=== PAGE EXTRACT ===

The obstacles of your past can become the
gateways that lead to new beginnings.
In order to live a fuller and more complete life, you we must learn how to let go of past failures and disappointments and not carry them with you into your future. Hanging on to the pain, bitterness or disappointment from a past conflict is a very heavy burden to carry around. It affects your moods, attitudes, relationships, job and every other aspect of your life. Negativity will eat away at your self-esteem and destroy any possibility of a life free from pain.
But there is light at the end of the tunnel! Your future does not have to be a repeat of your past. You don’t need to resign yourself to a life of pain, no matter what you have already been through. You can lay down your burdens. It really is okay for you to be free. In fact, you deserve it!
Here are five steps to help you move forward and find the freedom you need:
1. Talk it out. Discuss your past pain, fear, disappointment or trauma with a trusted friend or family member. Fully express the feelings that you have associated with the situation. Cry, scream, or do whatever you need to do to release the bottled up emotions in a safe way.

=== DATASET EXCERPTS ===
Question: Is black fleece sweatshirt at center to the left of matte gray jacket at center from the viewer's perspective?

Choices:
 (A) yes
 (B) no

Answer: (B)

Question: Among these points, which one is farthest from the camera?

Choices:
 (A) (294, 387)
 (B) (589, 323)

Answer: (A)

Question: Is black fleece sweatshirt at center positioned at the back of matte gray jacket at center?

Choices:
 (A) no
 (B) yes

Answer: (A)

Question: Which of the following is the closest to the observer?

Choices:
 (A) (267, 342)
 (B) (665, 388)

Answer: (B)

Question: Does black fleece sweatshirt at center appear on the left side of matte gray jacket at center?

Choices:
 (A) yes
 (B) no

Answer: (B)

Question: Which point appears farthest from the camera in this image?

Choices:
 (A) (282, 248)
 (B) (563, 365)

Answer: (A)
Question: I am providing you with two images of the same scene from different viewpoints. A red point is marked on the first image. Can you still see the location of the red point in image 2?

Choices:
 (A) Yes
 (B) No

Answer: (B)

---

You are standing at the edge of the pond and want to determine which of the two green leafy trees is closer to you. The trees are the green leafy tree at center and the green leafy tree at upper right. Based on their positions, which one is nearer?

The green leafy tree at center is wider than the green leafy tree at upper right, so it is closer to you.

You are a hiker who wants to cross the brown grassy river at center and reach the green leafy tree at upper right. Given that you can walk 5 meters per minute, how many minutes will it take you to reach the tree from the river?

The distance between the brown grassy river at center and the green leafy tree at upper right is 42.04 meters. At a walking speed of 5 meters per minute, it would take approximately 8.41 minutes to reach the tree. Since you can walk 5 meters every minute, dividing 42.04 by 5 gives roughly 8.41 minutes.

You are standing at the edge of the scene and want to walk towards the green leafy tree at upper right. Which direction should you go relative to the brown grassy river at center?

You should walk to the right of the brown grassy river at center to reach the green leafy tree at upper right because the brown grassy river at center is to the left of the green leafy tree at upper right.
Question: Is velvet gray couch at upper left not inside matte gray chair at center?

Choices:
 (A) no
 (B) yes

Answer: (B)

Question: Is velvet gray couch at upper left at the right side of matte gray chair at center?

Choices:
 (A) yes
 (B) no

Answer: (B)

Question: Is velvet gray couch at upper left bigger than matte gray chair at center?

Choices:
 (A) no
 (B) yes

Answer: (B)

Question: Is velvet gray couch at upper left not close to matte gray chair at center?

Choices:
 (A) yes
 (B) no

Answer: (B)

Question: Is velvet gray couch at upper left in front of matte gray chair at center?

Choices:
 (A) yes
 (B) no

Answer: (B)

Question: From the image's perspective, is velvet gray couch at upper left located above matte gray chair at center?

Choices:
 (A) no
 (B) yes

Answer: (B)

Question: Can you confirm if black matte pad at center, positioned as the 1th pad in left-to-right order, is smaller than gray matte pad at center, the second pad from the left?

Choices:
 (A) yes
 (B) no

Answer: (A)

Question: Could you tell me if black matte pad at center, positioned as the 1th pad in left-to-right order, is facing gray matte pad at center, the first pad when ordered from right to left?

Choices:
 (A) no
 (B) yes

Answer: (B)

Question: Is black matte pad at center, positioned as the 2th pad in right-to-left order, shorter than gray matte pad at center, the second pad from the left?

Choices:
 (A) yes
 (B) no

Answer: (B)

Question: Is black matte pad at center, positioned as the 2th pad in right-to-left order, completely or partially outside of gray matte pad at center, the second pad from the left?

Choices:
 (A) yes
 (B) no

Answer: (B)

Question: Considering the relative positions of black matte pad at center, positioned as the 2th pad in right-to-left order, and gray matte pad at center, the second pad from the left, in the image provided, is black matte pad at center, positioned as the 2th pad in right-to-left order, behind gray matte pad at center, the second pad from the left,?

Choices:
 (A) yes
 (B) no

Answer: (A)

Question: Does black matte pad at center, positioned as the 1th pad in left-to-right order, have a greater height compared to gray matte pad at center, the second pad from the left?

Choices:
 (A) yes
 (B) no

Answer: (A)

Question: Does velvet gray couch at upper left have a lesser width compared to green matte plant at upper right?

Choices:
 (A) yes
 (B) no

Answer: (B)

=== WORK REQUEST ===
Say whether each statement agrees with the text on letting go of the past. Answer yes or no and quote the deciding words. (a) Holding on to pain from a past conflict affects your relationships and job. (b) Your future has to repeat your past. (c) The first step says to discuss your past pain with a counselor.

=== ANSWER SPACE ===
(a) Yes: "It affects your moods, attitudes, relationships, job and every other aspect of your life."
(b) No: "Your future does not have to be a repeat of your past."
(c) No: "Discuss your past pain, fear, disappointment or trauma with a trusted friend or family member."